L'homme estime que l'agriculture devrait principalement être rentable et performante. Pour lui, les agriculteurs ne seraient d'ailleurs plus au centre de l'activité culturelle québécoise, mais font partie désormais d'un «secteur économique» à part entière. Il pense aussi que l'on exagère l'engouement des Québécois pour les produits locaux et du terroir, puisque le marché veut surtout «manger international».
Appel à la mobilisation
«Il y a une incohérence évidente dans le choix de ce consultant», a commenté hier Roméo Bouchard, porte-parole de la Coalition pour un Québec des régions. Le groupe appelle au passage les citoyens à se faire entendre du ministre Lessard «pour que cette malheureuse nomination ne vienne pas compromettre l'application des recommandations du rapport Pronovost et pour empêcher ce gouvernement de se défiler une fois de plus devant les réformes nécessaires».
Michel Morisset a décliné notre demande d'entrevue hier, prétextant que cette activité n'était pas prévue dans «le cadre du mandat» que lui a confié le MAPAQ.

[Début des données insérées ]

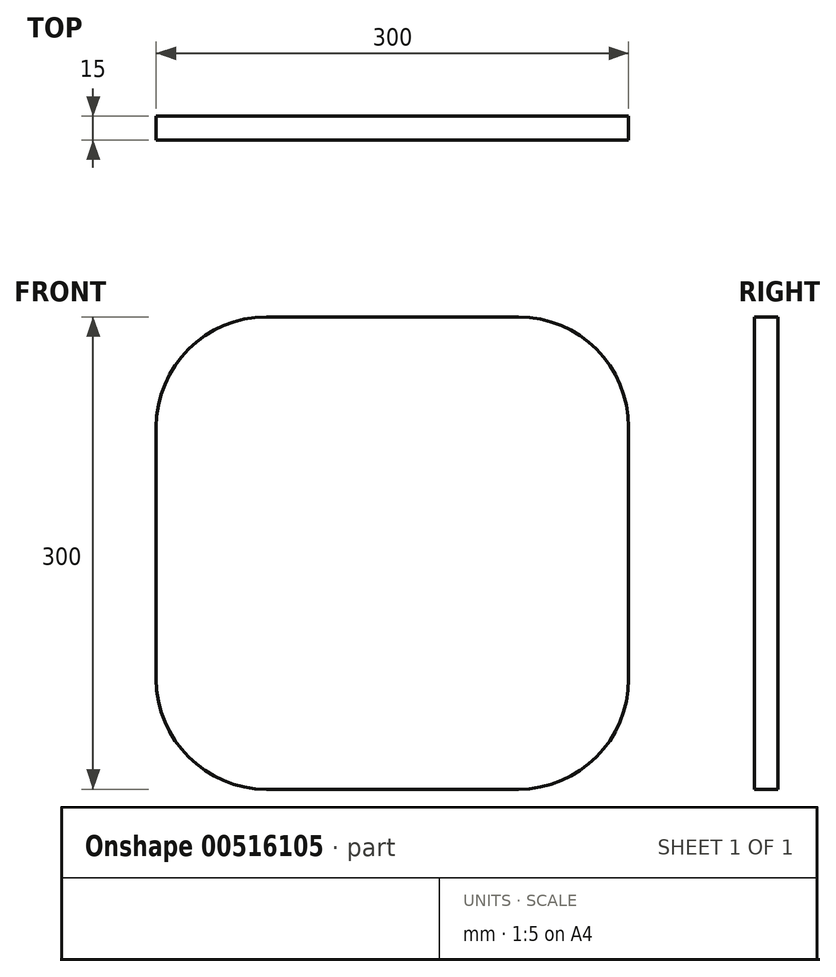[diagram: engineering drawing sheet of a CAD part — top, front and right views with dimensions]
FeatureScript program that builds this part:
annotation { "Feature Type Name" : "Feature", "Feature Type Description" : "" }
export const myFeature = defineFeature(function(context is Context, id is Id, definition is map)
    precondition{}
    {
        {
            var Q0;
            Q0=qCreatedBy(makeId("Front.planeOp"),FACE);
            var sketch = newSketch(context, id + "F0", { "sketchPlane" : qUnion([Q0])});
            skLineSegment(sketch, "E0.bottom", {"start": v(150, 150) * mm, "end": v(-150, 150) * mm});
            skLineSegment(sketch, "E0.top", {"start": v(150, -150) * mm, "end": v(-150, -150) * mm});
            skLineSegment(sketch, "E0.left", {"start": v(150, 150) * mm, "end": v(150, -150) * mm});
            skLineSegment(sketch, "E0.right", {"start": v(-150, 150) * mm, "end": v(-150, -150) * mm});
            skPoint(sketch, "E0.middle", {"position": v(0, 0) * mm});
            skSolve(sketch);
        }
        {
            var Q0;
            Q0 = qSketchRegion(id + "F0", true);
            extrude(context, id + "F1", {"entities" : qUnion([Q0]), "depth" : 15 * mm, "offsetDistance" : 25 * mm});
        }
        {
            var Q0;
            Q0=makeQuery(id+"F1.opExtrude","SWEPT_EDGE",EDGE,{"disambiguationData":[OSD([sQuery(id+"F0.wireOp",EDGE,"E0.bottom"),sQuery(id+"F0.wireOp",EDGE,"E0.left")])]});
            var Q1;
            Q1=makeQuery(id+"F1.opExtrude","SWEPT_EDGE",EDGE,{"disambiguationData":[OSD([sQuery(id+"F0.wireOp",EDGE,"E0.bottom"),sQuery(id+"F0.wireOp",EDGE,"E0.right")])]});
            var Q2;
            Q2=makeQuery(id+"F1.opExtrude","SWEPT_EDGE",EDGE,{"disambiguationData":[OSD([sQuery(id+"F0.wireOp",EDGE,"E0.top"),sQuery(id+"F0.wireOp",EDGE,"E0.right")])]});
            var Q3;
            Q3=makeQuery(id+"F1.opExtrude","SWEPT_EDGE",EDGE,{"disambiguationData":[OSD([sQuery(id+"F0.wireOp",EDGE,"E0.top"),sQuery(id+"F0.wireOp",EDGE,"E0.left")])]});
            fillet(context, id + "F2", {"entities" : qUnion([Q0, Q1, Q2, Q3]), "radius" : 70 * mm, "tangentPropagation" : true, "allowEdgeOverflow" : false});
        }
    });
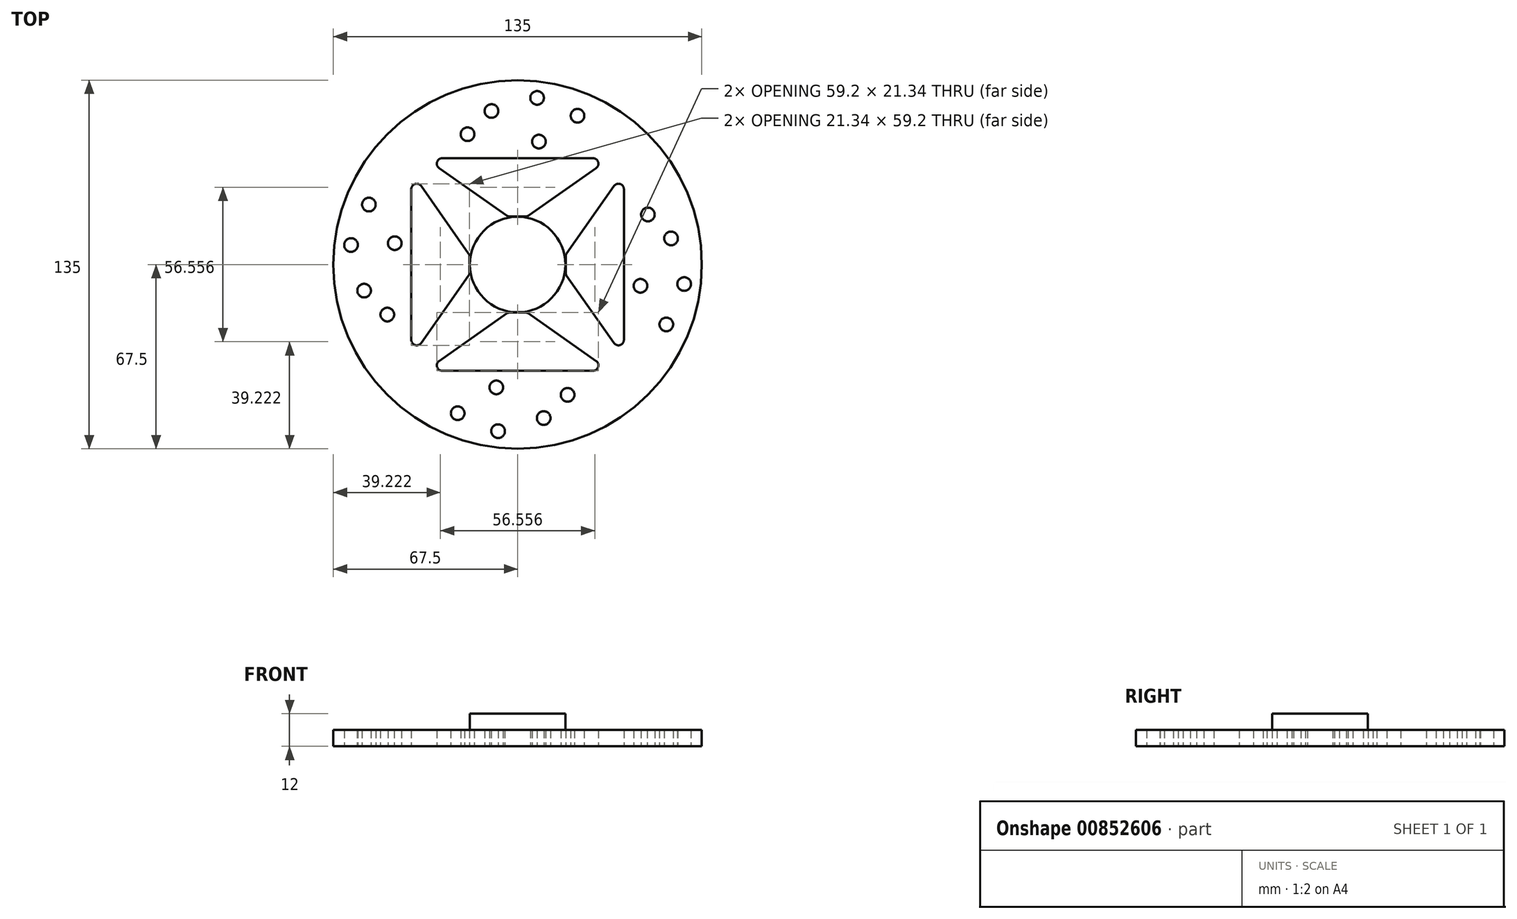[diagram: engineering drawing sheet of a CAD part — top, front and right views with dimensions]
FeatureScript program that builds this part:
annotation { "Feature Type Name" : "Feature", "Feature Type Description" : "" }
export const myFeature = defineFeature(function(context is Context, id is Id, definition is map)
    precondition{}
    {
        {
            var Q0;
            Q0=qCreatedBy(makeId("Top.planeOp"),FACE);
            var sketch = newSketch(context, id + "F0", { "sketchPlane" : qUnion([Q0])});
            skCircle(sketch, "E0", {"center": v(0, 0) * mm, "radius": 17.5 * mm});
            skCircle(sketch, "E1", {"center": v(0, 0) * mm, "radius": 67.5 * mm});
            skCircle(sketch, "E2", {"center": v(-18.33, 47.74) * mm, "radius": 2.5 * mm});
            skCircle(sketch, "E3", {"center": v(-9.56, 56.23) * mm, "radius": 2.5 * mm});
            skCircle(sketch, "E4", {"center": v(21.95, 54.5) * mm, "radius": 2.5 * mm});
            skCircle(sketch, "E5", {"center": v(7.15, 61.05) * mm, "radius": 2.5 * mm});
            skCircle(sketch, "E6", {"center": v(7.8, 45.02) * mm, "radius": 2.5 * mm});
            skLineSegment(sketch, "E7", {"start": v(4.08, 17.97) * mm, "end": v(28.75, 35.31) * mm});
            skLineSegment(sketch, "E8", {"start": v(27.6, 38.95) * mm, "end": v(0, 38.95) * mm});
            skLineSegment(sketch, "E9", {"start": v(2.93, 17.6) * mm, "end": v(0, 17.6) * mm});
            skPoint(sketch, "E10.visualSharp", {"position": v(3.56, 17.6) * mm});
            skArc(sketch, "E10.filletArc", {"start": v(2.93, 17.6) * mm, "mid": v(3.53, 17.7) * mm, "end": v(4.08, 17.97) * mm});
            skPoint(sketch, "E11.visualSharp", {"position": v(33.93, 38.95) * mm});
            skArc(sketch, "E11.filletArc", {"start": v(28.75, 35.31) * mm, "mid": v(29.5, 37.55) * mm, "end": v(27.6, 38.95) * mm});
            skLineSegment(sketch, "E12.MirrorCS", {"start": v(-27.6, 38.95) * mm, "end": v(0, 38.95) * mm});
            skArc(sketch, "E13.MirrorCS", {"start": v(-28.75, 35.31) * mm, "mid": v(-29.5, 37.55) * mm, "end": v(-27.6, 38.95) * mm});
            skLineSegment(sketch, "E14.MirrorCS", {"start": v(-4.08, 17.97) * mm, "end": v(-28.75, 35.31) * mm});
            skLineSegment(sketch, "E15.MirrorCS", {"start": v(-2.93, 17.6) * mm, "end": v(0, 17.6) * mm});
            skArc(sketch, "E16.MirrorCS", {"start": v(-2.93, 17.6) * mm, "mid": v(-3.53, 17.7) * mm, "end": v(-4.08, 17.97) * mm});
            skLineSegment(sketch, "E17.1.0", {"start": v(-17.6, 2.93) * mm, "end": v(-17.6, 0) * mm});
            skCircle(sketch, "E17.1.1", {"center": v(-45.02, 7.8) * mm, "radius": 2.5 * mm});
            skCircle(sketch, "E17.1.2", {"center": v(-61.05, 7.15) * mm, "radius": 2.5 * mm});
            skLineSegment(sketch, "E17.1.3", {"start": v(-38.95, 27.6) * mm, "end": v(-38.95, 0) * mm});
            skCircle(sketch, "E17.1.4", {"center": v(-47.74, -18.33) * mm, "radius": 2.5 * mm});
            skArc(sketch, "E17.1.5", {"start": v(-35.31, 28.75) * mm, "mid": v(-37.55, 29.5) * mm, "end": v(-38.95, 27.6) * mm});
            skLineSegment(sketch, "E17.1.6", {"start": v(-38.95, -27.6) * mm, "end": v(-38.95, 0) * mm});
            skLineSegment(sketch, "E17.1.7", {"start": v(-17.6, -2.93) * mm, "end": v(-17.6, 0) * mm});
            skCircle(sketch, "E17.1.8", {"center": v(-54.5, 21.95) * mm, "radius": 2.5 * mm});
            skLineSegment(sketch, "E17.1.9", {"start": v(-17.97, 4.08) * mm, "end": v(-35.31, 28.75) * mm});
            skCircle(sketch, "E17.1.10", {"center": v(-56.23, -9.56) * mm, "radius": 2.5 * mm});
            skLineSegment(sketch, "E17.1.11", {"start": v(-17.97, -4.08) * mm, "end": v(-35.31, -28.75) * mm});
            skArc(sketch, "E17.1.12", {"start": v(-35.31, -28.75) * mm, "mid": v(-37.55, -29.5) * mm, "end": v(-38.95, -27.6) * mm});
            skArc(sketch, "E17.1.13", {"start": v(-17.6, 2.93) * mm, "mid": v(-17.7, 3.53) * mm, "end": v(-17.97, 4.08) * mm});
            skArc(sketch, "E17.1.14", {"start": v(-17.6, -2.93) * mm, "mid": v(-17.7, -3.53) * mm, "end": v(-17.97, -4.08) * mm});
            skLineSegment(sketch, "E17.2.0", {"start": v(-2.93, -17.6) * mm, "end": v(0, -17.6) * mm});
            skCircle(sketch, "E17.2.1", {"center": v(-7.8, -45.02) * mm, "radius": 2.5 * mm});
            skCircle(sketch, "E17.2.2", {"center": v(-7.15, -61.05) * mm, "radius": 2.5 * mm});
            skLineSegment(sketch, "E17.2.3", {"start": v(-27.6, -38.95) * mm, "end": v(0, -38.95) * mm});
            skCircle(sketch, "E17.2.4", {"center": v(18.33, -47.74) * mm, "radius": 2.5 * mm});
            skArc(sketch, "E17.2.5", {"start": v(-28.75, -35.31) * mm, "mid": v(-29.5, -37.55) * mm, "end": v(-27.6, -38.95) * mm});
            skLineSegment(sketch, "E17.2.6", {"start": v(27.6, -38.95) * mm, "end": v(0, -38.95) * mm});
            skLineSegment(sketch, "E17.2.7", {"start": v(2.93, -17.6) * mm, "end": v(0, -17.6) * mm});
            skCircle(sketch, "E17.2.8", {"center": v(-21.95, -54.5) * mm, "radius": 2.5 * mm});
            skLineSegment(sketch, "E17.2.9", {"start": v(-4.08, -17.97) * mm, "end": v(-28.75, -35.31) * mm});
            skCircle(sketch, "E17.2.10", {"center": v(9.56, -56.23) * mm, "radius": 2.5 * mm});
            skLineSegment(sketch, "E17.2.11", {"start": v(4.08, -17.97) * mm, "end": v(28.75, -35.31) * mm});
            skArc(sketch, "E17.2.12", {"start": v(28.75, -35.31) * mm, "mid": v(29.5, -37.55) * mm, "end": v(27.6, -38.95) * mm});
            skArc(sketch, "E17.2.13", {"start": v(-2.93, -17.6) * mm, "mid": v(-3.53, -17.7) * mm, "end": v(-4.08, -17.97) * mm});
            skArc(sketch, "E17.2.14", {"start": v(2.93, -17.6) * mm, "mid": v(3.53, -17.7) * mm, "end": v(4.08, -17.97) * mm});
            skLineSegment(sketch, "E17.3.0", {"start": v(17.6, -2.93) * mm, "end": v(17.6, 0) * mm});
            skCircle(sketch, "E17.3.1", {"center": v(45.02, -7.8) * mm, "radius": 2.5 * mm});
            skCircle(sketch, "E17.3.2", {"center": v(61.05, -7.15) * mm, "radius": 2.5 * mm});
            skLineSegment(sketch, "E17.3.3", {"start": v(38.95, -27.6) * mm, "end": v(38.95, 0) * mm});
            skCircle(sketch, "E17.3.4", {"center": v(47.74, 18.33) * mm, "radius": 2.5 * mm});
            skArc(sketch, "E17.3.5", {"start": v(35.31, -28.75) * mm, "mid": v(37.55, -29.5) * mm, "end": v(38.95, -27.6) * mm});
            skLineSegment(sketch, "E17.3.6", {"start": v(38.95, 27.6) * mm, "end": v(38.95, 0) * mm});
            skLineSegment(sketch, "E17.3.7", {"start": v(17.6, 2.93) * mm, "end": v(17.6, 0) * mm});
            skCircle(sketch, "E17.3.8", {"center": v(54.5, -21.95) * mm, "radius": 2.5 * mm});
            skLineSegment(sketch, "E17.3.9", {"start": v(17.97, -4.08) * mm, "end": v(35.31, -28.75) * mm});
            skCircle(sketch, "E17.3.10", {"center": v(56.23, 9.56) * mm, "radius": 2.5 * mm});
            skLineSegment(sketch, "E17.3.11", {"start": v(17.97, 4.08) * mm, "end": v(35.31, 28.75) * mm});
            skArc(sketch, "E17.3.12", {"start": v(35.31, 28.75) * mm, "mid": v(37.55, 29.5) * mm, "end": v(38.95, 27.6) * mm});
            skArc(sketch, "E17.3.13", {"start": v(17.6, -2.93) * mm, "mid": v(17.7, -3.53) * mm, "end": v(17.97, -4.08) * mm});
            skArc(sketch, "E17.3.14", {"start": v(17.6, 2.93) * mm, "mid": v(17.7, 3.53) * mm, "end": v(17.97, 4.08) * mm});
            skSolve(sketch);
        }
        {
            var Q0;
            Q0=makeQuery(id+"F0.imprint","IMPRINT",FACE,{"disambiguationData":[TD([[makeQuery(id+"F0.imprint","IMPRINT",EDGE,{"derivedFrom":sQuery(id+"F0.wireOp",EDGE,"E0")}),-1.0]])]});
            var sketch = newSketch(context, id + "F1", { "sketchPlane" : qUnion([Q0])});
            skSolve(sketch);
        }
        {
            var Q0;
            Q0=makeQuery(id+"F1.imprint","IMPRINT",FACE,{"disambiguationData":[TD([[makeQuery(id+"F1.imprint","IMPRINT",EDGE,{"derivedFrom":makeQuery(id+"F0.imprint","IMPRINT",EDGE,{"derivedFrom":sQuery(id+"F0.wireOp",EDGE,"E0")})}),-1.0]])]});
            extrude(context, id + "F2", {"entities" : qUnion([Q0]), "depth" : 6 * mm, "offsetDistance" : 25 * mm});
        }
        {
            var Q0;
            Q0=makeQuery(id+"F0.imprint","IMPRINT",FACE,{"disambiguationData":[TD([[makeQuery(id+"F0.imprint","IMPRINT",EDGE,{"derivedFrom":sQuery(id+"F0.wireOp",EDGE,"E0")}),1.0]])]});
            extrude(context, id + "F3", {"entities" : qUnion([Q0]), "operationType" : NewBodyOperationType.ADD, "depth" : 12 * mm, "offsetDistance" : 25 * mm});
        }
    });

Sa nomination a toutefois été une fois de plus défendue par le ministère, qui estime avoir trouvé dans cet universitaire-consultant privé «le meilleur joueur sur la glace en ce moment» pour sa politique agricole, a indiqué l'attaché de presse du ministre Lessard, Jack Roy. Il précise toutefois que ladite politique est toujours sur la table à dessin, qu'ultimement elle va relever du cabinet, et qu'en tant que consultant-expert, «M. Morisset ne va pas signer les papiers».
Par ailleurs, tout en admettant que l'universitaire est actuellement le seul expert recruté par le MAPAQ pour l'élaboration de la toute première politique agricole du Québec, le ministère a refusé de dévoiler la rémunération liée à sa fonction. «Il a été embauché selon les règles et directives» en vigueur, a précisé M. Roy.